Thoughts on the Information Security Skill Set
As mentioned in an earlier blog article we moved our office infrastructure to a new location. Once you use a space for more than a decade things inevitably pile up. So I had to sort through hardware, software (on optical storage hardware and floppy disks), lecture notes from a previous life, ancient project documentation, and notes on ideas for a brighter future. Most things were thrown away (i.e. responsibly recycled), some stuff could be saved by enthusiasts (for example the two old Amigas that were sitting in the basement). All of the things we had to move had a purpose once. The main purpose was to get familiar with technology, accumulate knowledge, and understand how things work. This is essentially the hacker mindset, also found among scientists. Given the many presentations at past DeepSec conferences, the workshops, the many hours spent with bad documentation and even worse code, there is a simple question. What do you need to know to work in information security?
I want to give you an example for illustration. During the past weeks I had to write a summary about the state of affairs regarding Transport Level Security (TLS) for email transport. If you have 20+ years actual experience as a postmaster, running MTAs and routing email, and you haven’t stopped looking at new protocols or standards, then you know all you need. Nevertheless it took days to get the document done. Written correctly, it featured almost 100 sources for everything mentioned. The introduction alone was the biggest part. You have to understand all the parts involved – Internet protocols such as DNS (which includes DNSSEC and DANE), the SMTP family, SSL/TLS obviously, but also local considerations such as storage and the intermediate end points of the message chain, cryptography (X.509, algorithms and friends), and more stuff I leave out here. After that you can get to the point and describe the current state of affairs. This says a lot about the skills necessary for a „simple“ thing as email transport. Yet you are right in the middle of information security, because even as a system administrator you are responsible for doing the best you can to protect the content your systems are transporting. End-to-end encryption is still missing in this picture.

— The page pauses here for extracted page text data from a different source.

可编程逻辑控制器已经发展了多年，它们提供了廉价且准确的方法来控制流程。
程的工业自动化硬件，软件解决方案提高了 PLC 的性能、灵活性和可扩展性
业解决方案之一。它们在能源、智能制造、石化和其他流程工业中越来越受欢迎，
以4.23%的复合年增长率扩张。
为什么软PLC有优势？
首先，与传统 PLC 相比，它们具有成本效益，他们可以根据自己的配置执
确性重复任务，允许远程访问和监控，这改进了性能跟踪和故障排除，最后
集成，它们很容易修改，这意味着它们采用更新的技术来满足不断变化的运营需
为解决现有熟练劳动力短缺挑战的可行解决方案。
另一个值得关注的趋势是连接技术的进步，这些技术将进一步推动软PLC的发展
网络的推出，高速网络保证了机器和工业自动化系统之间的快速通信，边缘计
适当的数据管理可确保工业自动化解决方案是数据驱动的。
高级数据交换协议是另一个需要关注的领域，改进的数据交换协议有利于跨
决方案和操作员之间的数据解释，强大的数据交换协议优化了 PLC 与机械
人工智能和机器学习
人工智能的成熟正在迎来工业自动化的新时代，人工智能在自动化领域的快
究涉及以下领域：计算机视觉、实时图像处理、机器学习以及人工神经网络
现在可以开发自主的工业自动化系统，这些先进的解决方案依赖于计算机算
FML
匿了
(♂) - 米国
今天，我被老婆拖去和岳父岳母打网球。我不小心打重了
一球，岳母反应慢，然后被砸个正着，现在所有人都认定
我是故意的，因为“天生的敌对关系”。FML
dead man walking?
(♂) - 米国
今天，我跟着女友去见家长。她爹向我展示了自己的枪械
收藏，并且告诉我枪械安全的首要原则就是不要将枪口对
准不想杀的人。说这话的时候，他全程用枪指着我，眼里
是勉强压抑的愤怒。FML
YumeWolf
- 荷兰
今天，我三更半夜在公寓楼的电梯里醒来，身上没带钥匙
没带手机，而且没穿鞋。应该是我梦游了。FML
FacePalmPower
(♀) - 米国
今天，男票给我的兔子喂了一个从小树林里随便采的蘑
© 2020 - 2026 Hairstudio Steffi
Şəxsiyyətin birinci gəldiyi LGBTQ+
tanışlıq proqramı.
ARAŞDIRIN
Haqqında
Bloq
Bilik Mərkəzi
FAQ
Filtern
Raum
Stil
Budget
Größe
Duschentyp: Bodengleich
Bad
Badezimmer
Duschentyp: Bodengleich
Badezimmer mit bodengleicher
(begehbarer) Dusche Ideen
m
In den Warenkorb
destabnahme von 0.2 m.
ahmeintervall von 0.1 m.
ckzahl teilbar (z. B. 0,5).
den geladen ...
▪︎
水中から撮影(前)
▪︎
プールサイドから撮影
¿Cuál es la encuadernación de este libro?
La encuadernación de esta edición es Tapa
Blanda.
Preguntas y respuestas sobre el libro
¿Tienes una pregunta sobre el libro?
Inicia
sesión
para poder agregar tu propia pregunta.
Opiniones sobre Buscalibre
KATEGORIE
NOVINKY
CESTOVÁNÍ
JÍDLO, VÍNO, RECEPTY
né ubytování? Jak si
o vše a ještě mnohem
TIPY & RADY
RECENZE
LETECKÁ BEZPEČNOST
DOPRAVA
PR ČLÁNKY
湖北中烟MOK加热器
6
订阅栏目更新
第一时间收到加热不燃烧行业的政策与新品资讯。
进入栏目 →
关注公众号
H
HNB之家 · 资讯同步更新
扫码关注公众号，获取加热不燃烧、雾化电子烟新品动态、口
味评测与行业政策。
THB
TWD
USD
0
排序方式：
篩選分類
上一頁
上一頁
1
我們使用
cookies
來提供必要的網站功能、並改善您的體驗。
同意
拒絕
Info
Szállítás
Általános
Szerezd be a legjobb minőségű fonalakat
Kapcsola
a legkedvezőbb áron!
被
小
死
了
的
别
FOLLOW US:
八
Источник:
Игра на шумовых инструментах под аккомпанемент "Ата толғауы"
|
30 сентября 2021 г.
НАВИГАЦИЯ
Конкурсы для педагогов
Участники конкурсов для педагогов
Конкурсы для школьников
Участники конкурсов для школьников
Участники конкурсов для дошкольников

Modern society is run and requires an army of specialists. The days in science where a researcher could know everything in all fields were probably more than 300 years ago (my teachers taught me that Gottfried Wilhelm Leibniz was the last human who could do this. They might have been wrong about this though, it’s hard to measure what people really know and what they don’t). Information security is no different. Security tests and implementations are done in teams. Learning is done in groups. Knowing a single skill set is not enough. Having worked in three different fields for some time (i.e. longer than a year) is a good start. Sysadmin’s often say: „Rome wasn’t burnt in one day.“ 😈 It’s true. 🙃 People new to information security often don’t know where to start. Well, the fact is that you have to start more than once, and you have to keep going. This is exactly why we support the Rookie Track at BSidesLondon for years. You need to be around a group of people who will share their experience and give you insights into what you can do next. Make sure never to start from unfamiliar ground. If you are interested in secure communication, then you have to know about communication in general first (you might even want to forget about digital ways to communicate to get a good start, most things don’t change when being turned digital).

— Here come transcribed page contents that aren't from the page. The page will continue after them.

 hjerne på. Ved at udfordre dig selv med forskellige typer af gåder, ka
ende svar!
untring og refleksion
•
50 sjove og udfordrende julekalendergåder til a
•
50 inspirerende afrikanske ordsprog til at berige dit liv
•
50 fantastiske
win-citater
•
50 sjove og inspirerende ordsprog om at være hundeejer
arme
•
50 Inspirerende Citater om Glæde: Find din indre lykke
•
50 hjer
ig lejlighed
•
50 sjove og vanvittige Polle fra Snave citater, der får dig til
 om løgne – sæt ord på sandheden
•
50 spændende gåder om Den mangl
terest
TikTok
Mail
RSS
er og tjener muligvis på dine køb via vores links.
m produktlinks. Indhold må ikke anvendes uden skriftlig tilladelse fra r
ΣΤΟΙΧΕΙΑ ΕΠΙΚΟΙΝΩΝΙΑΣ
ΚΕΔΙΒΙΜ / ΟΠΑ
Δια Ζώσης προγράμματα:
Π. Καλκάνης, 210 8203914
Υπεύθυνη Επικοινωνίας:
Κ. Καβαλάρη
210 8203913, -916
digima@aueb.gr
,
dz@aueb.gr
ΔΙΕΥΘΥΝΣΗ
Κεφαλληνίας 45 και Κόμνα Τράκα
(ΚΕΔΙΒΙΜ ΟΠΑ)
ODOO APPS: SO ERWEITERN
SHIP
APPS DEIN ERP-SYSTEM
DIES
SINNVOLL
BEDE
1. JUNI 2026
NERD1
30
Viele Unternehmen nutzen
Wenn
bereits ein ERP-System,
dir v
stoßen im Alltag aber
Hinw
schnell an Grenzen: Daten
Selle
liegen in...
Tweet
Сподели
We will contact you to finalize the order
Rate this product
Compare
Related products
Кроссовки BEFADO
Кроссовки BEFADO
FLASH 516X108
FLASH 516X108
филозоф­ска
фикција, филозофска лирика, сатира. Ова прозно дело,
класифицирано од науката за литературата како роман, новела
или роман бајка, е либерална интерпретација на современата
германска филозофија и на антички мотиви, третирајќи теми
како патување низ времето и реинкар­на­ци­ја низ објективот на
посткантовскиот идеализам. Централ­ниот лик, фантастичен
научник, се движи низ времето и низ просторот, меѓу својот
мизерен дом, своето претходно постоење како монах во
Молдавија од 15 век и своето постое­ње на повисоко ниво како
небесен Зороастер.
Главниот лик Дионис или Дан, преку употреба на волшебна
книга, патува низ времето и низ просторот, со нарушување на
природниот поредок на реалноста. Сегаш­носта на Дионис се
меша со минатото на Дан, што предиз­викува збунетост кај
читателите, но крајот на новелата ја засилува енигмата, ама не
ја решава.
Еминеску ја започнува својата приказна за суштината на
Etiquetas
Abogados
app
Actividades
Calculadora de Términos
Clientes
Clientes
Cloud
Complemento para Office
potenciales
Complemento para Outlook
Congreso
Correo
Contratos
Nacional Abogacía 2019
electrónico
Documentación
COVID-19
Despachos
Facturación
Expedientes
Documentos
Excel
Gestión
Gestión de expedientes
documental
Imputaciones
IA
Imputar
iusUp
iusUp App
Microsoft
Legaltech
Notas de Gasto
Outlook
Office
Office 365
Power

The DeepSec schedule will be published in three weeks. We work hard to give you the diversity you need, topic-wise and human-wise, to get a good start in and to continue with your information security path. If you have a knack for teaching, think about submitting a presentation with these thoughts in the back of your mind. If you want to aquire a knack for teaching, please submit too. You have to start somewhere, and in information security you will never start without helping hands.